Festival Nasional Reog Ponorogo XXV resmi ditutup semalam. Festival yang memperebutkan Piala Presiden tersebut digelar saban tahun menjelang tahun baru Hijriyah (1 Suro), bersamaan Hari Jadi Kabupaten Ponorogo.
Kontingen Seni Reyog Universitas Brawijaya berhasil mempertahankan dominasi juara selama 3 tahun berturut-turut.  Sehingga sedari awal penampilannya sudah ditunggu-tunggu. Penyandang juara bertahan tersebut mempunyai data tarik tersendiri.Â
Menurutnya seni Reyog terus berkembang dari waktu ke waktu, dan ini tidak bisa dipungkiri. Bagaimana awal sejarah seni Reyog dimulai, sampai para penari yang awalnya khusus kaum lelaki seperti khas kesenian Jawa Timuran. Yang terus berevolusi dengan masuknya penari perempuan. Dari seni jalanan (obyokan) sampai seni panggung. Dari seni pinggiran sampai menjadi seni teatrikal.
Imam Restu Rizal menceritakan, bagaimana pihak Universitas Brawijaya menjaring bibit penari khususnya Reyog. Sedari para calon mahasiswa masih duduk di di bangku SMU. Bagaimana pihaknya memberikan tiket khusus bagi calon mahasiswa-mahasiswi yang mempunyai bakat seni. Tak hanya akademis segi sosial budaya juga getol digarapnya.Â
Sehingga tak heran beberapa waktu yang lalu Reyog Universitas Brawijaya menjadi duta seni di mancanegara bergabung dengan duta-duta seni dari negara lain.

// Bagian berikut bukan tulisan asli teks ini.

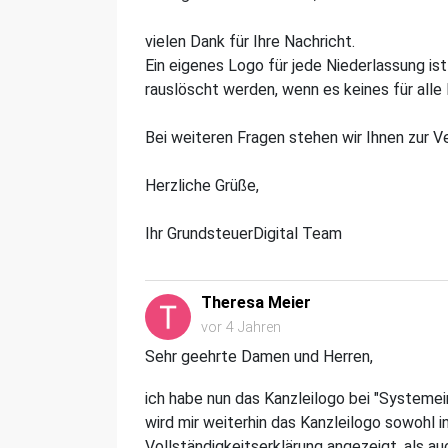
vielen Dank für Ihre Nachricht.
Ein eigenes Logo für jede Niederlassung i
rauslöscht werden, wenn es keines für alle
Bei weiteren Fragen stehen wir Ihnen zur V
Herzliche Grüße,
Ihr GrundsteuerDigital Team
Theresa Meier
vor 4 Jahren
Sehr geehrte Damen und Herren,
ich habe nun das Kanzleilogo bei "Systeme
wird mir weiterhin das Kanzleilogo sowohl 
Vollständigkeitserklärung angezeigt, als a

Ada kontingen berasal dari kesatuan TNI AU Singo Dirgantoro, Singo Watu Ireng dari Polres Muara Enim, dan Kodam V Brawijaya.
Ada Bank BNI 46, ada perwakilan Pemda Pacitan, Wonogiri, Madiun, Batu, Malang, Ambulu Jember, DKI Jakarta, Surabaya yang totalnya 34 peserta.
Pada pidato penutupan Bupati Ponorogo Ipong menyatakan keotimisan diakuinya kesenian khas Reyog oleh badan dunia UNESCO semakin terbuka lebar.